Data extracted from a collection
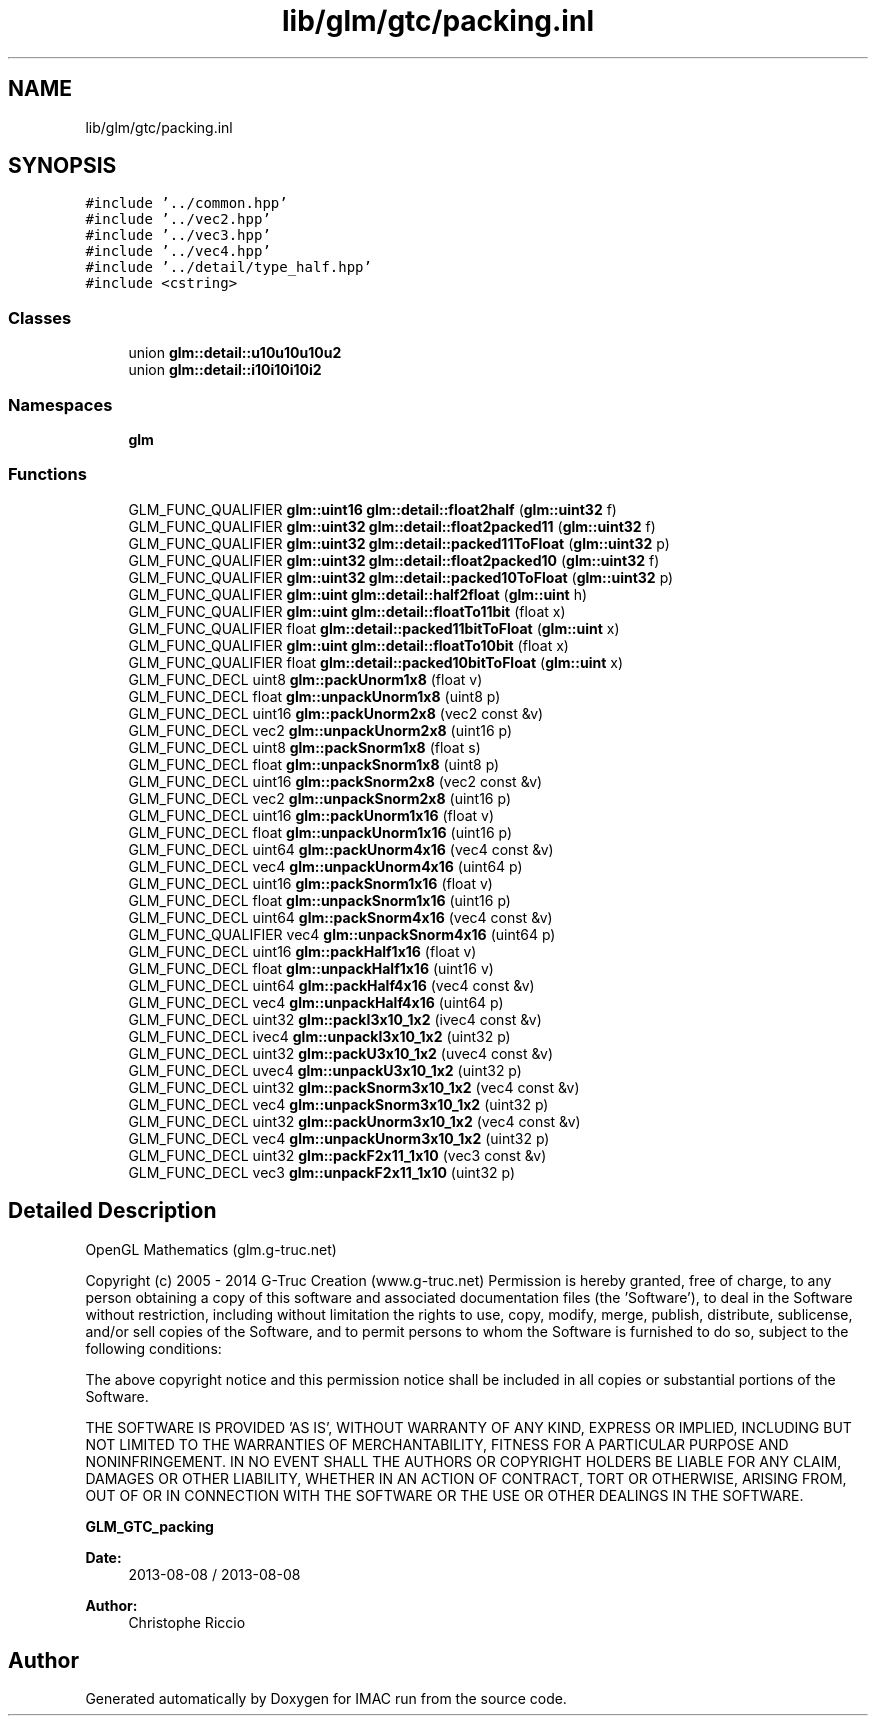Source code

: .TH "lib/glm/gtc/packing.inl" 3 "Tue Dec 18 2018" "IMAC run" \" -*- nroff -*-
.ad l
.nh
.SH NAME
lib/glm/gtc/packing.inl
.SH SYNOPSIS
.br
.PP
\fC#include '\&.\&./common\&.hpp'\fP
.br
\fC#include '\&.\&./vec2\&.hpp'\fP
.br
\fC#include '\&.\&./vec3\&.hpp'\fP
.br
\fC#include '\&.\&./vec4\&.hpp'\fP
.br
\fC#include '\&.\&./detail/type_half\&.hpp'\fP
.br
\fC#include <cstring>\fP
.br

.SS "Classes"

.in +1c
.ti -1c
.RI "union \fBglm::detail::u10u10u10u2\fP"
.br
.ti -1c
.RI "union \fBglm::detail::i10i10i10i2\fP"
.br
.in -1c
.SS "Namespaces"

.in +1c
.ti -1c
.RI " \fBglm\fP"
.br
.in -1c
.SS "Functions"

.in +1c
.ti -1c
.RI "GLM_FUNC_QUALIFIER \fBglm::uint16\fP \fBglm::detail::float2half\fP (\fBglm::uint32\fP f)"
.br
.ti -1c
.RI "GLM_FUNC_QUALIFIER \fBglm::uint32\fP \fBglm::detail::float2packed11\fP (\fBglm::uint32\fP f)"
.br
.ti -1c
.RI "GLM_FUNC_QUALIFIER \fBglm::uint32\fP \fBglm::detail::packed11ToFloat\fP (\fBglm::uint32\fP p)"
.br
.ti -1c
.RI "GLM_FUNC_QUALIFIER \fBglm::uint32\fP \fBglm::detail::float2packed10\fP (\fBglm::uint32\fP f)"
.br
.ti -1c
.RI "GLM_FUNC_QUALIFIER \fBglm::uint32\fP \fBglm::detail::packed10ToFloat\fP (\fBglm::uint32\fP p)"
.br
.ti -1c
.RI "GLM_FUNC_QUALIFIER \fBglm::uint\fP \fBglm::detail::half2float\fP (\fBglm::uint\fP h)"
.br
.ti -1c
.RI "GLM_FUNC_QUALIFIER \fBglm::uint\fP \fBglm::detail::floatTo11bit\fP (float x)"
.br
.ti -1c
.RI "GLM_FUNC_QUALIFIER float \fBglm::detail::packed11bitToFloat\fP (\fBglm::uint\fP x)"
.br
.ti -1c
.RI "GLM_FUNC_QUALIFIER \fBglm::uint\fP \fBglm::detail::floatTo10bit\fP (float x)"
.br
.ti -1c
.RI "GLM_FUNC_QUALIFIER float \fBglm::detail::packed10bitToFloat\fP (\fBglm::uint\fP x)"
.br
.ti -1c
.RI "GLM_FUNC_DECL uint8 \fBglm::packUnorm1x8\fP (float v)"
.br
.ti -1c
.RI "GLM_FUNC_DECL float \fBglm::unpackUnorm1x8\fP (uint8 p)"
.br
.ti -1c
.RI "GLM_FUNC_DECL uint16 \fBglm::packUnorm2x8\fP (vec2 const &v)"
.br
.ti -1c
.RI "GLM_FUNC_DECL vec2 \fBglm::unpackUnorm2x8\fP (uint16 p)"
.br
.ti -1c
.RI "GLM_FUNC_DECL uint8 \fBglm::packSnorm1x8\fP (float s)"
.br
.ti -1c
.RI "GLM_FUNC_DECL float \fBglm::unpackSnorm1x8\fP (uint8 p)"
.br
.ti -1c
.RI "GLM_FUNC_DECL uint16 \fBglm::packSnorm2x8\fP (vec2 const &v)"
.br
.ti -1c
.RI "GLM_FUNC_DECL vec2 \fBglm::unpackSnorm2x8\fP (uint16 p)"
.br
.ti -1c
.RI "GLM_FUNC_DECL uint16 \fBglm::packUnorm1x16\fP (float v)"
.br
.ti -1c
.RI "GLM_FUNC_DECL float \fBglm::unpackUnorm1x16\fP (uint16 p)"
.br
.ti -1c
.RI "GLM_FUNC_DECL uint64 \fBglm::packUnorm4x16\fP (vec4 const &v)"
.br
.ti -1c
.RI "GLM_FUNC_DECL vec4 \fBglm::unpackUnorm4x16\fP (uint64 p)"
.br
.ti -1c
.RI "GLM_FUNC_DECL uint16 \fBglm::packSnorm1x16\fP (float v)"
.br
.ti -1c
.RI "GLM_FUNC_DECL float \fBglm::unpackSnorm1x16\fP (uint16 p)"
.br
.ti -1c
.RI "GLM_FUNC_DECL uint64 \fBglm::packSnorm4x16\fP (vec4 const &v)"
.br
.ti -1c
.RI "GLM_FUNC_QUALIFIER vec4 \fBglm::unpackSnorm4x16\fP (uint64 p)"
.br
.ti -1c
.RI "GLM_FUNC_DECL uint16 \fBglm::packHalf1x16\fP (float v)"
.br
.ti -1c
.RI "GLM_FUNC_DECL float \fBglm::unpackHalf1x16\fP (uint16 v)"
.br
.ti -1c
.RI "GLM_FUNC_DECL uint64 \fBglm::packHalf4x16\fP (vec4 const &v)"
.br
.ti -1c
.RI "GLM_FUNC_DECL vec4 \fBglm::unpackHalf4x16\fP (uint64 p)"
.br
.ti -1c
.RI "GLM_FUNC_DECL uint32 \fBglm::packI3x10_1x2\fP (ivec4 const &v)"
.br
.ti -1c
.RI "GLM_FUNC_DECL ivec4 \fBglm::unpackI3x10_1x2\fP (uint32 p)"
.br
.ti -1c
.RI "GLM_FUNC_DECL uint32 \fBglm::packU3x10_1x2\fP (uvec4 const &v)"
.br
.ti -1c
.RI "GLM_FUNC_DECL uvec4 \fBglm::unpackU3x10_1x2\fP (uint32 p)"
.br
.ti -1c
.RI "GLM_FUNC_DECL uint32 \fBglm::packSnorm3x10_1x2\fP (vec4 const &v)"
.br
.ti -1c
.RI "GLM_FUNC_DECL vec4 \fBglm::unpackSnorm3x10_1x2\fP (uint32 p)"
.br
.ti -1c
.RI "GLM_FUNC_DECL uint32 \fBglm::packUnorm3x10_1x2\fP (vec4 const &v)"
.br
.ti -1c
.RI "GLM_FUNC_DECL vec4 \fBglm::unpackUnorm3x10_1x2\fP (uint32 p)"
.br
.ti -1c
.RI "GLM_FUNC_DECL uint32 \fBglm::packF2x11_1x10\fP (vec3 const &v)"
.br
.ti -1c
.RI "GLM_FUNC_DECL vec3 \fBglm::unpackF2x11_1x10\fP (uint32 p)"
.br
.in -1c
.SH "Detailed Description"
.PP 
OpenGL Mathematics (glm\&.g-truc\&.net)
.PP
Copyright (c) 2005 - 2014 G-Truc Creation (www\&.g-truc\&.net) Permission is hereby granted, free of charge, to any person obtaining a copy of this software and associated documentation files (the 'Software'), to deal in the Software without restriction, including without limitation the rights to use, copy, modify, merge, publish, distribute, sublicense, and/or sell copies of the Software, and to permit persons to whom the Software is furnished to do so, subject to the following conditions:
.PP
The above copyright notice and this permission notice shall be included in all copies or substantial portions of the Software\&.
.PP
THE SOFTWARE IS PROVIDED 'AS IS', WITHOUT WARRANTY OF ANY KIND, EXPRESS OR IMPLIED, INCLUDING BUT NOT LIMITED TO THE WARRANTIES OF MERCHANTABILITY, FITNESS FOR A PARTICULAR PURPOSE AND NONINFRINGEMENT\&. IN NO EVENT SHALL THE AUTHORS OR COPYRIGHT HOLDERS BE LIABLE FOR ANY CLAIM, DAMAGES OR OTHER LIABILITY, WHETHER IN AN ACTION OF CONTRACT, TORT OR OTHERWISE, ARISING FROM, OUT OF OR IN CONNECTION WITH THE SOFTWARE OR THE USE OR OTHER DEALINGS IN THE SOFTWARE\&.
.PP
\fBGLM_GTC_packing\fP
.PP
\fBDate:\fP
.RS 4
2013-08-08 / 2013-08-08 
.RE
.PP
\fBAuthor:\fP
.RS 4
Christophe Riccio 
.RE
.PP

.SH "Author"
.PP 
Generated automatically by Doxygen for IMAC run from the source code\&.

What is required »
Looking at the records above, which lines contain "this"? Copy those lines.

Your solution »
Copyright (c) 2005 - 2014 G-Truc Creation (www\&.g-truc\&.net) Permission is hereby granted, free of charge, to any person obtaining a copy of this software and associated documentation files (the 'Software'), to deal in the Software without restriction, including without limitation the rights to use, copy, modify, merge, publish, distribute, sublicense, and/or sell copies of the Software, and to permit persons to whom the Software is furnished to do so, subject to the following conditions:
The above copyright notice and this permission notice shall be included in all copies or substantial portions of the Software\&.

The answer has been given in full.